Dance For Change
Le Tigre wollen eine politische Band sein - und wissen, dass auch nach der US-Wahl genug zu tun bleibt
Was passiert nun, wo alles verloren ist, mit der poppigen Anti-Bush-Bewegung? Müssen die frisch geschriebenen Protestsongs schon auf den Müll? Geht man von der Opposition zurück zum Tagesgeschäft, zu Liebe, Tanz und Motoren? Das feministische New Yorker Elektro-Rock-Trio Le Tigre zum Beispiel hat die Platte „This Island“ erst zwei Tage vor der Wahl veröffentlicht – schade drum. Obwohl: „Wir sagen ja nicht: Hallo, wir sind eine Rockband, und das hier ist unsere Stellungnahme“, erklärt Mitglied Johanna Fateman. „Wir sagen: Das ist unser Bericht über ein Ereignis, das in den amerikanischen Nachrichten nicht vorkommt und am nächsten Tag vergessen wäre.“
Gemeint ist der Tag der weltweiten Demos gegen die Kriegseröffnung im Irak, der 15. Februar 2003. Die drei von Le Tigre waren in New York dabei, haben mit dem Mini-Disc-Rekorder alles aufgenommen und die besten Schnipsel im Song,,New Kicks“ verarbeitet. Eine bis an die Nervgrenze politische Band waren sie außerdem schon immer, wie Bikini Kill, die vorige Gruppe der Tigre-Sängerin Kathleen Hanna, die anders als die meisten US-Riot Grrrls der Neunziger auch dann nicht nachgelassen hat, als der Schwung und das Medieninteresse abflauten. Le Tigre zählen zu den wenigen Künstlern, die schon im September 2001 protestierten.

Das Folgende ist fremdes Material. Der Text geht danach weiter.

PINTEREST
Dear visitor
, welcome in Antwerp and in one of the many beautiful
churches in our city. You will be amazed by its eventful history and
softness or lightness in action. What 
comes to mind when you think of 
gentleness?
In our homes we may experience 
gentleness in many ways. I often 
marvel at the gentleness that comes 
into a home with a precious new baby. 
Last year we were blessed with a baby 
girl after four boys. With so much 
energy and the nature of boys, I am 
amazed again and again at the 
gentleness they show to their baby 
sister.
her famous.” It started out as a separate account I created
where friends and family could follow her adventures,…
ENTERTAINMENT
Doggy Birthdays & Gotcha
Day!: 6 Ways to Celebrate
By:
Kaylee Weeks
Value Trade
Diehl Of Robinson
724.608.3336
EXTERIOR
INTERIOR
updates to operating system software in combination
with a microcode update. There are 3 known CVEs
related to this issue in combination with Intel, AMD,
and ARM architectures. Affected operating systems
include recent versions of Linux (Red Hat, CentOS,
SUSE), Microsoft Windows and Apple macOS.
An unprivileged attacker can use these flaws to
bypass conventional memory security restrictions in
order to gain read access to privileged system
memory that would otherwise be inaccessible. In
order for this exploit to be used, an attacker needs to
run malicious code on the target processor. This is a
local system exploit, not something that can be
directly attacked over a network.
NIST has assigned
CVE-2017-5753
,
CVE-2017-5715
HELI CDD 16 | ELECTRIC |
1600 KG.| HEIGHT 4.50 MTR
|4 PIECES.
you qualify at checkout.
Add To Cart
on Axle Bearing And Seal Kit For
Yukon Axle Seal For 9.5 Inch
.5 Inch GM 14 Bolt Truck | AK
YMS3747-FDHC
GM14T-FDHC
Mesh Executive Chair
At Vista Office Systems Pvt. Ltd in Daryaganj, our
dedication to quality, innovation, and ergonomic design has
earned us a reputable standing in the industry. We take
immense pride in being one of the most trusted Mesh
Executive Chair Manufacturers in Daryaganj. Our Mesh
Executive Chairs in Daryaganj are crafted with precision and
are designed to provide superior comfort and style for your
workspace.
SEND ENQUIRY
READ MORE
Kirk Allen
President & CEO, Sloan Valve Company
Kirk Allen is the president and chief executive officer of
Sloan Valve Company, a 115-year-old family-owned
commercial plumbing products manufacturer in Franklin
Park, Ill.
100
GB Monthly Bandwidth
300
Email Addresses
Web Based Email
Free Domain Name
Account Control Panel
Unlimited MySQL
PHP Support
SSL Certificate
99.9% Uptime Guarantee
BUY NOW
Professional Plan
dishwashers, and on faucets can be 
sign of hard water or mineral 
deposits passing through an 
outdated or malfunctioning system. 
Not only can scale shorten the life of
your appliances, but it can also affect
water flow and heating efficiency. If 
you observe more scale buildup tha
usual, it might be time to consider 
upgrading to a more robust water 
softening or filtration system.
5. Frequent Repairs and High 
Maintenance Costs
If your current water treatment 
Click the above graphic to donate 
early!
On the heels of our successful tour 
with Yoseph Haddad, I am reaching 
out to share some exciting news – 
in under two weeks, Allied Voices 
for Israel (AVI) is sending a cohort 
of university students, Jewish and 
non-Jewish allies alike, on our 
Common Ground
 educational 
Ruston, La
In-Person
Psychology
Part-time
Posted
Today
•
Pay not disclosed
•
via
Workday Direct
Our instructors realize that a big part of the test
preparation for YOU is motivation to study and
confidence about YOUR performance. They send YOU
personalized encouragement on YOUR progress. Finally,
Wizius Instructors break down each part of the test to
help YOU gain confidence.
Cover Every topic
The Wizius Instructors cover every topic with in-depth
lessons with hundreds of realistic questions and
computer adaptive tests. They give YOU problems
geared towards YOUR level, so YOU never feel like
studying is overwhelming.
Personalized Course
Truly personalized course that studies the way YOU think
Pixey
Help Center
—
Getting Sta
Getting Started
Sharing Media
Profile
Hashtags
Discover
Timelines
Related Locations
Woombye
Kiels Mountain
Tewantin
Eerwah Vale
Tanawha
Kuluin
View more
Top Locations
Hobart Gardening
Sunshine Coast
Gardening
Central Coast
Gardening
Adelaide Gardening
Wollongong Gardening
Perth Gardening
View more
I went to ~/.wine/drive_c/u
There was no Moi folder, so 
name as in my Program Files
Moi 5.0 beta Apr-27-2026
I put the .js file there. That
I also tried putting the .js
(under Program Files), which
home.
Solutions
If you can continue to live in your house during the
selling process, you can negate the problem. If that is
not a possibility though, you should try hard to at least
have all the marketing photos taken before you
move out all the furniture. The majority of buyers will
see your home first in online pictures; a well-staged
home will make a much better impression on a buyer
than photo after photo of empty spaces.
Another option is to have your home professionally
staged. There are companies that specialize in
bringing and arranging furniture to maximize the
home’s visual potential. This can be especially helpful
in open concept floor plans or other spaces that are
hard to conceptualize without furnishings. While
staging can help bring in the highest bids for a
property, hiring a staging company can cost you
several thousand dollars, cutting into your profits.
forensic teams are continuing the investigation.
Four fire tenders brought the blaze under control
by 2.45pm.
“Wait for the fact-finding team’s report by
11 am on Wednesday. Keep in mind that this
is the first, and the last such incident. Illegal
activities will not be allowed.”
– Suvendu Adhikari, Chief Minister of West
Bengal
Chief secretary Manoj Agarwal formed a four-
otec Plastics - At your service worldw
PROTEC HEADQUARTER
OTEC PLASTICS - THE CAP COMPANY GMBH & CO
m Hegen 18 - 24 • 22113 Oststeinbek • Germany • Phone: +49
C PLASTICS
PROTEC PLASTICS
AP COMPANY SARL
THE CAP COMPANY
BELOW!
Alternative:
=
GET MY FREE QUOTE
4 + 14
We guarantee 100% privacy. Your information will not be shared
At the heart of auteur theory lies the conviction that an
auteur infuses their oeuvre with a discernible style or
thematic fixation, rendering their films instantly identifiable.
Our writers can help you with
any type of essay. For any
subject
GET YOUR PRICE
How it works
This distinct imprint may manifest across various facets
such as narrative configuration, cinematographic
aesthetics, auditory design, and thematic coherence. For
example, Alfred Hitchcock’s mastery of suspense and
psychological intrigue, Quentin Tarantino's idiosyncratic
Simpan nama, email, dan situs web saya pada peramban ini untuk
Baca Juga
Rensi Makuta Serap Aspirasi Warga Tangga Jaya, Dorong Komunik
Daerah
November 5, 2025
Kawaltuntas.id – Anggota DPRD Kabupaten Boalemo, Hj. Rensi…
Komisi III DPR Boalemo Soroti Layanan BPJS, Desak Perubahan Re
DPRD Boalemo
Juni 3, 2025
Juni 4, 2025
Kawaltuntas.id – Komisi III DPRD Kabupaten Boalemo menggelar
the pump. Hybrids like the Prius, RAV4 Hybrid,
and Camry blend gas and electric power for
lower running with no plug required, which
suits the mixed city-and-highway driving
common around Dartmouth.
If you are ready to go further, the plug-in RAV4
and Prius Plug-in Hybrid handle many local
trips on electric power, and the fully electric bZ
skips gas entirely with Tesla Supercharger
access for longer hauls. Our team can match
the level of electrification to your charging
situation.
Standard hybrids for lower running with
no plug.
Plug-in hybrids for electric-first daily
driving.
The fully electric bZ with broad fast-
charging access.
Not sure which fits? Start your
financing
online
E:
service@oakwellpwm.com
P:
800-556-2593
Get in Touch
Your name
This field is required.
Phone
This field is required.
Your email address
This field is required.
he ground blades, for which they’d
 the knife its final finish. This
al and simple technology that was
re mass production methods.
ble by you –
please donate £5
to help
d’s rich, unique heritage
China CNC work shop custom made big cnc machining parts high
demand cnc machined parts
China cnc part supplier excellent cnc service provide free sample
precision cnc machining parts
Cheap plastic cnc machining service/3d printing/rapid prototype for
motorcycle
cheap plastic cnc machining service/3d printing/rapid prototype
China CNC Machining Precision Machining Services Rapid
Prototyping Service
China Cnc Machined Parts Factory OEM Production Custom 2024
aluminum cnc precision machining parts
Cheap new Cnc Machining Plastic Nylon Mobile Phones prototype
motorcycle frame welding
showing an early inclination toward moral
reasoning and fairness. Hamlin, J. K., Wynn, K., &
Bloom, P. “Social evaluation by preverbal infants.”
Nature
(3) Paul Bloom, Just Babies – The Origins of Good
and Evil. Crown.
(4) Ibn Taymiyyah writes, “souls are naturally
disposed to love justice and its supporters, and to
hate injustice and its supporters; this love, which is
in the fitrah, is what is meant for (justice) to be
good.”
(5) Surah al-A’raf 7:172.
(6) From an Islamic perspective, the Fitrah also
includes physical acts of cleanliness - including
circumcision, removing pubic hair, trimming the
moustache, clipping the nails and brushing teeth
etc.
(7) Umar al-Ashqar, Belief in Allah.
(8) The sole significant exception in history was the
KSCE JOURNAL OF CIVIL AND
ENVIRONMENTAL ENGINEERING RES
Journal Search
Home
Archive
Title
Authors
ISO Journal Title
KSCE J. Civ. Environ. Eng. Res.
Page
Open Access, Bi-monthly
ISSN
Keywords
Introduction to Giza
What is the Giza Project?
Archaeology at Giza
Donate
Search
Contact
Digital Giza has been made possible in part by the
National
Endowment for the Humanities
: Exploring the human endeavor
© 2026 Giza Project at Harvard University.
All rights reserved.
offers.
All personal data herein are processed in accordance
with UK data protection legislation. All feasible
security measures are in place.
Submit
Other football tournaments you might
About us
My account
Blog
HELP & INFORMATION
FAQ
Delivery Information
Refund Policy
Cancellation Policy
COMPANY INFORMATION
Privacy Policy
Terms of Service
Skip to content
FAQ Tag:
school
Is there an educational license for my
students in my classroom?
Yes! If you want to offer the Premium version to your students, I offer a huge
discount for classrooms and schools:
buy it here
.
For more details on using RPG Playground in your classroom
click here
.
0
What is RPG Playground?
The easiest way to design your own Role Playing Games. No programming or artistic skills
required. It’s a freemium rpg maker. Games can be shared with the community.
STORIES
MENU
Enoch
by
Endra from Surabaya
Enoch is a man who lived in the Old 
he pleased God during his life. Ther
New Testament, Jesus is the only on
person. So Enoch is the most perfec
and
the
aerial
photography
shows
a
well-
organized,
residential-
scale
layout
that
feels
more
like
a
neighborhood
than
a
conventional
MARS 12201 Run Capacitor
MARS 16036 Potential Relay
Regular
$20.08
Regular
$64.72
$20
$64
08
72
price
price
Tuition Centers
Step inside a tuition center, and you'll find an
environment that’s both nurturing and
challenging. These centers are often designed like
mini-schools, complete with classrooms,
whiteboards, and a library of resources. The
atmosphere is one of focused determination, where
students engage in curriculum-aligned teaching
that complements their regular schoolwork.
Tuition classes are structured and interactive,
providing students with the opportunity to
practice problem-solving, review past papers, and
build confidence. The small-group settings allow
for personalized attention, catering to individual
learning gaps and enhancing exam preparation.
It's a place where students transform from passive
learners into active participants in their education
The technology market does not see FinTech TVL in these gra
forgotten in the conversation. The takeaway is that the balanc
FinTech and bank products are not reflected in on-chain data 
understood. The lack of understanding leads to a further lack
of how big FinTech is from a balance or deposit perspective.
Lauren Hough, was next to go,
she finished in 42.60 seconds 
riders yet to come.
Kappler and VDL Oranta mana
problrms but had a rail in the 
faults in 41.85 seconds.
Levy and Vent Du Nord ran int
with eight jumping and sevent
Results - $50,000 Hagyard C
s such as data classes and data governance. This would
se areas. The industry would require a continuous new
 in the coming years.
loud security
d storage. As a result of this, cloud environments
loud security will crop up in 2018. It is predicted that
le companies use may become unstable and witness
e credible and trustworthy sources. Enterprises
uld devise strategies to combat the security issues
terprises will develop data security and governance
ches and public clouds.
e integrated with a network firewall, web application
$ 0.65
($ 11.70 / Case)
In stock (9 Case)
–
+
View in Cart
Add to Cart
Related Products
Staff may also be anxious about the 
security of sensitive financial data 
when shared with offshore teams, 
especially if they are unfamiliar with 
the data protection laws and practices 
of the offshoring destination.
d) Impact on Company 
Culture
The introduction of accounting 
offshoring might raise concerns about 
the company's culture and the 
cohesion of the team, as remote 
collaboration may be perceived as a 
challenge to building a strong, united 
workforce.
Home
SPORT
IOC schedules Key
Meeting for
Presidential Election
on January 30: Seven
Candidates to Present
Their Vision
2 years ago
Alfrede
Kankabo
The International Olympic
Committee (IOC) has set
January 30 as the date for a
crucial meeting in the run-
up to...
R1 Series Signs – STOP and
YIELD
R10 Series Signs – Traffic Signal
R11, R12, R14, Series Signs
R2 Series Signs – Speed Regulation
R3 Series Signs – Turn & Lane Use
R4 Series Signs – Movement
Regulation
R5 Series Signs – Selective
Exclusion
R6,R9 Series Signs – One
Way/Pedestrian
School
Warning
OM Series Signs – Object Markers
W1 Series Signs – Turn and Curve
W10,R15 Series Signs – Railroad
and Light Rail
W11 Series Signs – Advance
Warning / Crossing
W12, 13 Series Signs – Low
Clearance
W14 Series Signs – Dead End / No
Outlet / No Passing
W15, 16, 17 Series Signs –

Gegen den Afghanistan-Krieg, der scheinheilig damit rechtfertigt wurde, man wolle die von der Taliban unterdrückten Frauen befreien. „Viele Leute erwarten von Performance artists, dass sie ihre Kunst eindeutig zu erkennen geben“, sagt Kathleen Hanna, „dass man sich hinstellt und mit roter Farbe übergießt oder so etwas. Ich riskiere lieber das Missverständnis.“ Bei den Konzerten von Le Tigre besteht allerdings keine Gefahr, dass sie für eine ehrlich malochende Band gehalten werden, weil zu viele HipHop-Gesten und bunte Filme zu sehen sind. Ist das die nie endende „Dance For Change“-Tour? Umschreiben mussten sie nach Bushs Sieg jedenfalls keinen einzigen Text.